Desde há muito que o cinema vem tratando como pecado imperdoável o acto da mãe que abandona os seus filhos [ainda estamos a tentar perdoar Meryl Streep em Kramer vs. Kramer (Kramer contra Kramer, 1979)]. E é justamente esse pecado imperdoável que (aparentemente) nos é dado a ver no início de Serre moi fort (Abraça-me com Força, 2021). O dia começa a nascer, percebemos que é o fim de uma noite de tormento para Clarisse (Vicky Krieps), ela abandona a sua casa e a sua família e parte, tentando libertar-se de algo que a persegue, lançando-se à estrada, mas sempre recorrendo a memórias da vida familiar que ficou para trás. Mas será que estamos bem cientes daquilo que estamos a ver? Não é que se trate propriamente de um filme com plot twist – as pistas estão lá todas desde cedo, basta querer e saber escutá-las, estar atento. O que o filme nos pede é para irmos avaliando ponderadamente a história que está à nossa frente. No fundo, ver o filme conforme vai seguindo o seu curso, mas também ir revendo aquilo que do filme ficou para trás. E assim vamos descobrindo toda uma galeria de fantasmas e de duplos – não apenas personagens, mas sons que se sobrepõem e complexificam de forma prodigiosa. O resultado será, em certos momentos, sentirmo-nos perdidos, tão perdidos e tão confusos quanto Clarisse.

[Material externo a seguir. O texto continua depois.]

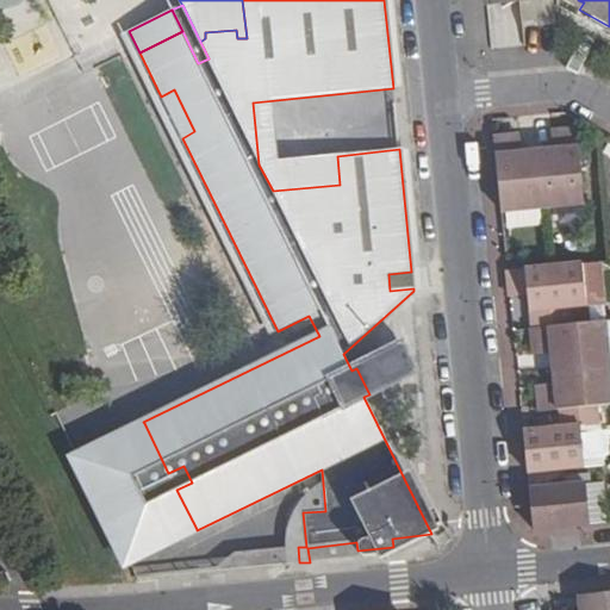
[(174,89),(161,97),(182,138),(194,131),(174,89)]
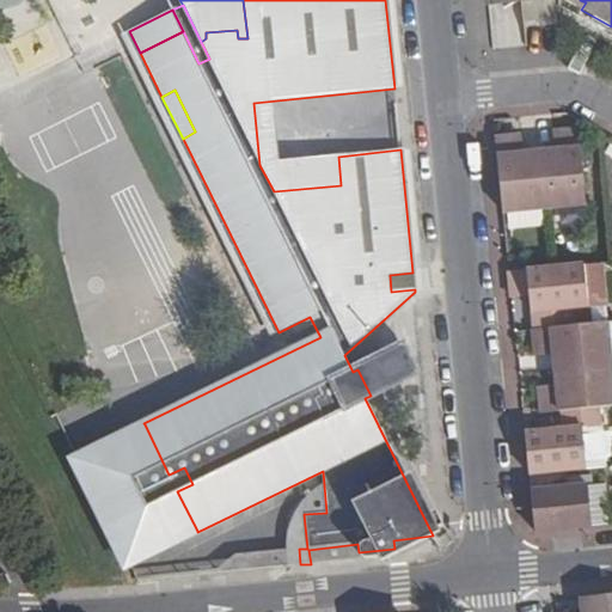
[(586,202),(579,127),(561,129),(562,147),(554,147),(538,150),(544,206),(586,202)]
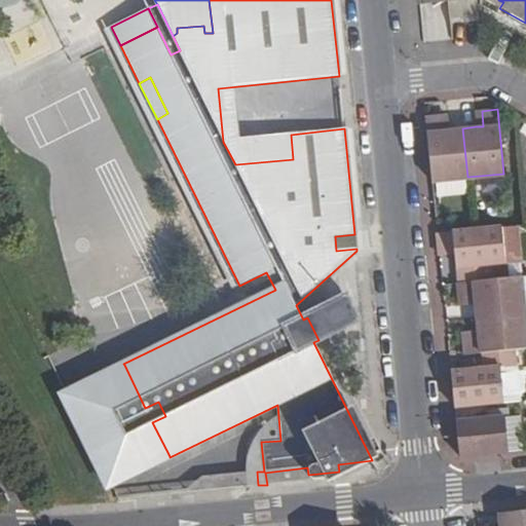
[(482,111),(475,111),(476,126),(483,126),(482,111)]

Daniela Rôla, 25 de Janeiro

The Matrix Resurrections (2021) de Lana Wachowski

Eu gostava de ter gostado deste quarto filme sobre Neo, Trinity e a sua luta contra a Matrix. As Wachowski (mesmo que aqui seja apenas Lana ao volante) são realizadoras originais, com ideias ambiciosas, um pendor romântico e um olho especial para o sumptuoso no ecrã, mas também para o estranho, o desconcertante. Além do mais, aprecio a qualidade meta-textual da realizadora que é convencida a voltar a uma história que tinha deixado para trás e a forma como isso é parte dos alicerces do filme. Mas essa qualidade é levada longe demais ou talvez sejam ideias a mais que não confluem em algo que seja genuinamente excitante. Mas, em última análise, o filme peca pelo seu aspecto e, sobretudo, por citar directamente imagens do filme original, criando um ponto de comparação em que o que estamos a ver é francamente menos interessante do que o filme de 1999. Pensar em The Matrix é pensar num filme que redefiniu a forma como se filmava acção e este filme é simplesmente desinspirado e frequentemente tosco nessa importante faceta. E essa é a maior desilusão.